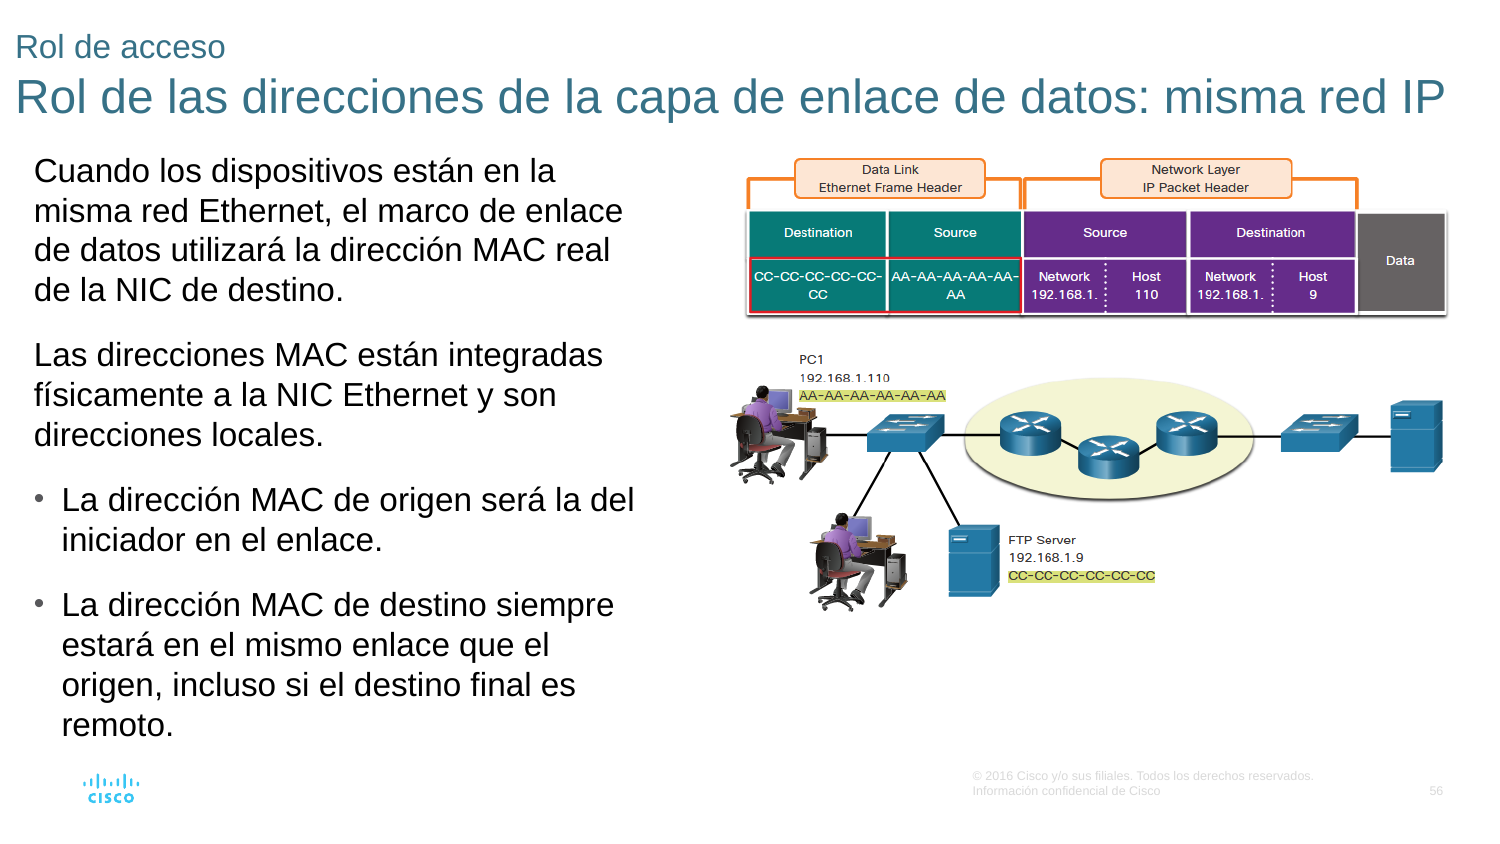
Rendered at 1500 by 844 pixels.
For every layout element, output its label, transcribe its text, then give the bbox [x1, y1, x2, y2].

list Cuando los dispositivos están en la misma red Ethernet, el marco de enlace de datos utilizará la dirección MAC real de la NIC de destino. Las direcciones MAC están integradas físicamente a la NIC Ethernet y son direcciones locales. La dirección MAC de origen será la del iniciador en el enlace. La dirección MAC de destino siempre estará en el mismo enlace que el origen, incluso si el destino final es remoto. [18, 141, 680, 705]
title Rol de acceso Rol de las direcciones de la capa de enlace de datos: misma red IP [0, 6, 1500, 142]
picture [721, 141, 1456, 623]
━━━
Arrange the rows above as a numbered list, from the start of the rows through the line with "title Rol de". Leave out blank lines and pictures.

• TASK ANSWER
1. Rendered at 1500 by 844 pixels.
2. For every layout element, output its label, transcribe its text, then give the bbox [x1, y1, x2, y2].
3. list Cuando los dispositivos están en la misma red Ethernet, el marco de enlace de datos utilizará la dirección MAC real de la NIC de destino. Las direcciones MAC están integradas físicamente a la NIC Ethernet y son direcciones locales. La dirección MAC de origen será la del iniciador en el enlace. La dirección MAC de destino siempre estará en el mismo enlace que el origen, incluso si el destino final es remoto. [18, 141, 680, 705]
4. title Rol de acceso Rol de las direcciones de la capa de enlace de datos: misma red IP [0, 6, 1500, 142]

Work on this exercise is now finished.